══ Seite
Interview mit Skald Draugir von Helrunar

Mit ihrer aktuellen Platte „Vanitas Vanitatvm“ haben HELRUNAR ihrem Ruf als eine der interessantesten, deutschen Black-Metal-Bands erneut alle Ehre gemacht. Wie es dazu kam, dass das Album wieder deutlich schwarzmetallischer ausgefallen ist als der Vorgänger „Niederkunfft“, warum in den Texten abermals neuzeitliche Themen aufgegriffen werden und was Klaus Kinski mit der „Heralds-Of-The-Fall“-Tour zu tun hat, erfahrt ihr neben allerlei Anderem im folgenden Interview mit Leadsänger Skald Draugir.

Ich grüße dich! Schön, dass du dir die Zeit nimmst, um uns ein paar Fragen zu beantworten. Wie geht es dir?
Hei! Danke, alles gut soweit. Nur etwas viel stressige Arbeit für den Broterwerb. Nach der Tour brauchten wir auch einige Zeit für den „Rücksturz in den Alltag“… Vielen Dank für Dein Interesse!

Zuletzt habt ihr mit „Vanitas Vanitatvm“ eure mittlerweile fünfte Full-Length-Platte herausgebracht. Wenn du auf eure Bandgeschichte zurückblickst, welches Album betrachtest du als das wichtigste für eure Entwicklung als Band?
Ich vermute, das wird „Sól“ gewesen sein. Das Album ist definitiv ein Wendepunkt in der Bandgeschichte und hat die Marschrichtung für unsere künftigen Veröffentlichungen festgelegt.

Thematisch bewegt ihr euch auf „Vanitas Vanitatvm“ in der Neuzeit, also noch später als auf „Niederkunfft“. Habt ihr mit den altnordischen Themen eurer früheren Alben abgeschlossen?
Vorerst ja. In meiner Tätigkeit bei Árstiðir Lífsins bewege ich mich zwar immer noch im Kontext altnordischer Themen, aber für HELRUNAR erscheint mir diese Thematik erst einmal erschöpft, da möchte ich neue Themenfelder erarbeiten. Im Prinzip beziehen „Niederkunfft“ und „Vanitas Vanitatvm“ Inspiration aus dem gleichen Zeitraum, nämlich der frühen Neuzeit. „Niederkunfft“ ist aber sehr viel mehr ein historisches Album, während „Vanitas Vanitatvm“ durchaus auch starke Bezüge zur Moderne hat.
════
══ Bereitgestellte Daten
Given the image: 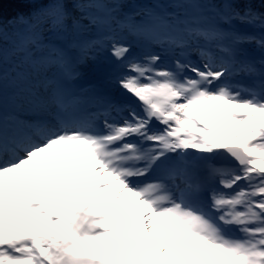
════
Beantworte anhand des Interviews:
1. Die wievielte Full-Length-Platte der Band ist „Vanitas Vanitatvm“?
2. Welches Album hält Skald Draugir für das wichtigste in der Entwicklung der Band?
3. Aus welchem Zeitraum beziehen „Niederkunfft“ und „Vanitas Vanitatvm“ ihre Inspiration?

- _Lösung_
1. Die fünfte.
2. „Sól“.
3. Aus der frühen Neuzeit.